Looking at list of Software Development Risk Factors , we see that each one is a simple, discoverable, preventable situation. Some situations, appear to be difficult to prevent. Specifically, if we run afoul of the eight things in “To Rewrite or not to rewrite, that is the question ”, we’ve done something colossally stupid. We’ve guaranteed that the project – as planned – can’t meet the expectations.
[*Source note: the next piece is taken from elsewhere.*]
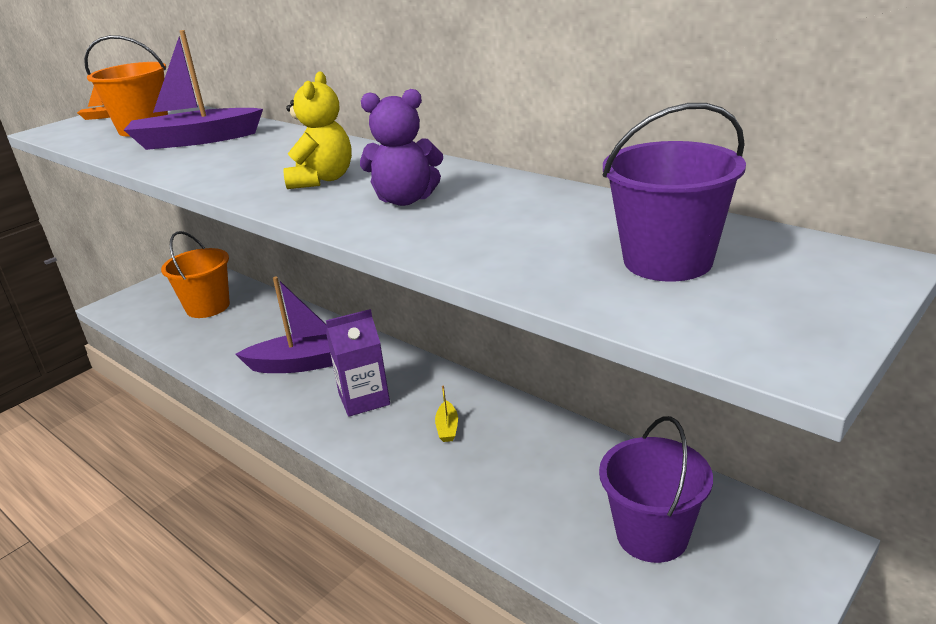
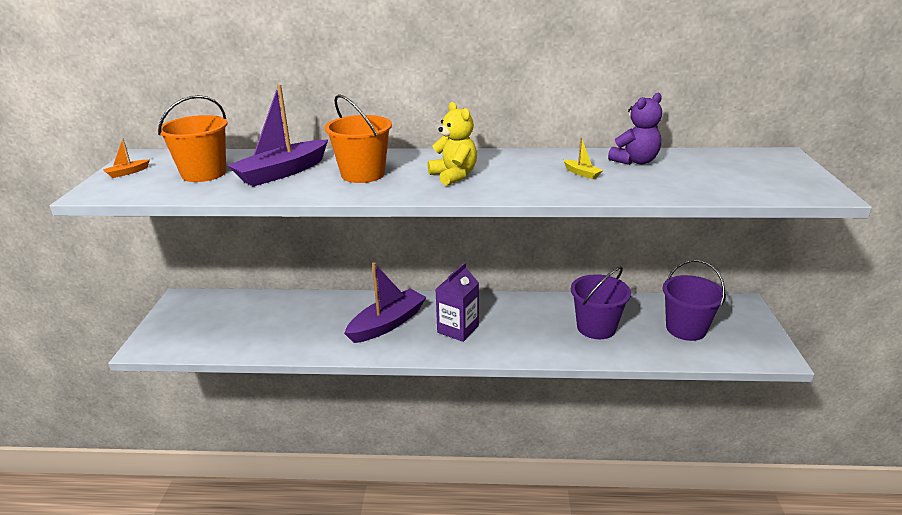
camera: 40 degrees left, 0 degrees up
(208, 307) = (244, 318): orange bucket -> orange bucket (363, 174)
(405, 200) = (534, 175): purple teddy bear -> purple teddy bear (635, 161)
(447, 428) = (528, 324): yellow boat -> yellow boat (582, 173)
(667, 261) = (715, 172): purple bucket -> purple bucket (596, 327)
This leads us to two kinds of project problems: planning for failure , and mismanaging ignorance . Both of these are labeled “risk”, but they’re not random “$#!+ Happens”. They’re not like ramming a submerged shipping container and losing your boat. They’re management dumbosity (a cross between dumbness and pomposity.)

Planning for Failure.

Here’s a great example from “To Rewrite..”: “Do you honestly believe that if you rewrote it without adding any features the resulting code would be 33% smaller than the current code?” If you can’t simplify during the rewrite, then you’ve assured that you will not achieve the desired simplification, and reduction in maintenance cost. Your plan – not to simplify – won’t meet anyone’s expectation of a better product after the rewrite.

This isn’t risk. This is dumb management. Someone specifically planned to fail. They may even write the plan – the plan that won’t achieve the desired simplification – down in glorious detail.
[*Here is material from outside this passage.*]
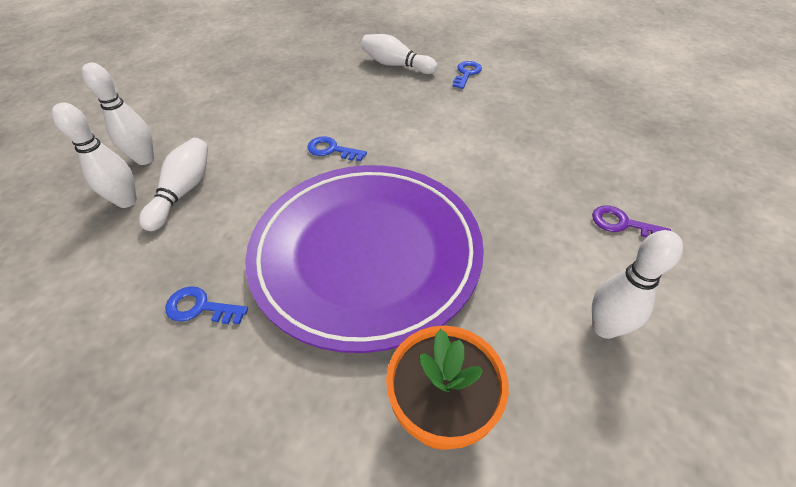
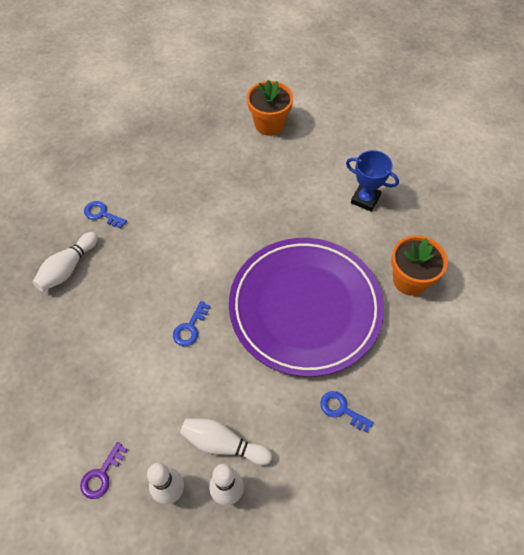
camera: 85 degrees left, 10 degrees up
(200, 307) = (341, 409): blue key -> blue key turned 105 degrees clockwise
(604, 328) = (365, 199): white bowling pin -> blue trophy
(622, 224) = (295, 167): purple key -> purple key (101, 475)
(691, 187) = (269, 124): none -> orange flower pot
Failing to Manage Ignorance.

Here’s an example risk factor: “Large number of complex external interfaces”. When you think about it, this is just ignorance. This is basic dumb project management: proceed from a position of ignorance and insist on a budget or schedule or both.

Often, my customers demand a price for something where I’m ignorant of scope or complexity. I have to make up a real number based on what I know and what I expect. My assumptions (the cost factors that are unsupported by facts) are sometimes called “risk” or “contingency”. In reality, it’s the cost of ignorance, and our expected labor to overcome the ignorance. We just can’t call it “ignorance” in a proposal.

This isn’t risk. Proceeding without the facts is just dumb management. There are better ways to manage this than simply proceeding or declaring the potential cost too high and canceling the project.

Bottom Line.

The usual sense of “risk” doesn’t exist for software development projects. Unless you take “risk” as a synonym for bad management.

Yes, bad things can happen that are not foreseeable. However, for a software development project they are the same as they are for throwing a party with the same number of people. They risks are microscopic, and involve things like “heart disease”, “cancer”, “stroke”, “motor vehicle accident” that you’d find any leading cause of death or odds of dying table. (Note that the top three killers are diseases often managed by life-style changes.)

Projects don’t “fail” in a broad and vague way. Managers either create a plan that can never meet expectations or they create a plan that doesn’t manage ignorance. Then they execute that plan until someone with budget authority realizes that the plan isn’t producing value commensurate with the cost.

Maybe I’ve spent too much time reading Software Craftsmanship , but I think that the incremental, Scrum approach using TDD is the only thing that makes any sense. Build in small pieces, each one of which creates value.